Selected topic

Data Scaling

Data Scaling

Prefer practical output? Use related tools below while reading.

Data scaling, also known as normalization, is a technique used in data preprocessing to scale the values of numerical features so that they fall within a common range.

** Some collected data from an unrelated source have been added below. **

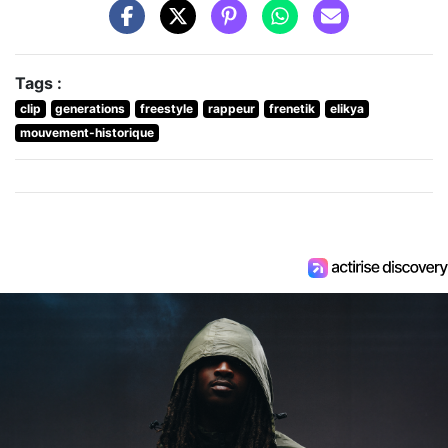
Tags :
clip
generations
freestyle
rappeur
frenetik
elikya
mouvement-historique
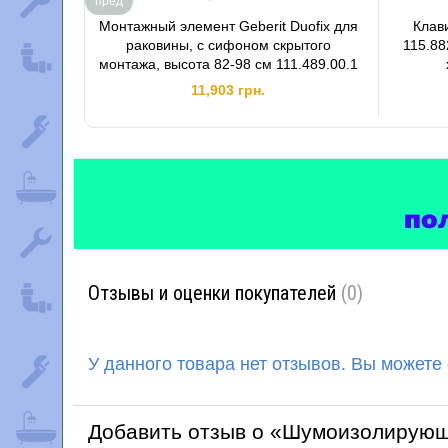
пред
Монтажный элемент Geberit Duofix для
Клав
раковины, с сифоном скрытого
115.88
монтажа, высота 82-98 см 111.489.00.1
11,903 грн.
Отзывы и оценки покупателей
(0)
У данного товара нет отзывов. Вы можете
Добавить отзыв о «Шумоизолирующа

This helps to prevent features with large ranges from dominating the model and improves the stability of algorithms.

Why Scale Data?


  1. Prevents feature dominance: Scales are sensitive to differences in magnitude, which can lead to some features having more influence on the output than others.
  2. Improves algorithm performance: Many algorithms require scaled data, such as Support Vector Machines (SVM) and Gradient Boosting Machines (GBM).
  3. Enhances interpretability: Scaling helps to remove units of measurement from the data.

Types of Scaling


  1. Min-Max Scaling: Maps values to a common range [a, b].
  2. Standardization: Centers data around zero with unit variance.
  3. Log Scaling: Transforms data using logarithm (e.g., log(x)).

Example: Min-Max Scaling


Suppose we have a dataset of exam scores:
python
import pandas as pd

# Create a sample dataframe
data = {
'Exam1': [90, 80, 70],
'Exam2': [40, 50, 60]
}
df = pd.DataFrame(data)

print(df)


Output:
Exam1  Exam2
0 90 40
1 80 50
2 70 60

Scaling the exam scores to a common range [0, 100]:
python
from sklearn.preprocessing import MinMaxScaler

scaler = MinMaxScaler(feature_range=(0, 100))
df_scaled = scaler.fit_transform(df)

print(df_scaled)


Output:
Exam1  Exam2
0 90.0 40.0
1 80.0 50.0
2 70.0 60.0

In this example, the MinMaxScaler maps the exam scores to a common range [0, 100], making it easier to compare and analyze the data.

Code Example (Python)


python
import pandas as pd
from sklearn.preprocessing import MinMaxScaler

# Create a sample dataframe
data = {
'Exam1': [90, 80, 70],
'Exam2': [40, 50, 60]
}
df = pd.DataFrame(data)

scaler = MinMaxScaler(feature_range=(0, 100))
df_scaled = scaler.fit_transform(df)

print(df_scaled)


This code demonstrates how to apply min-max scaling to the exam scores in a Pandas dataframe using Scikit-learn's MinMaxScaler.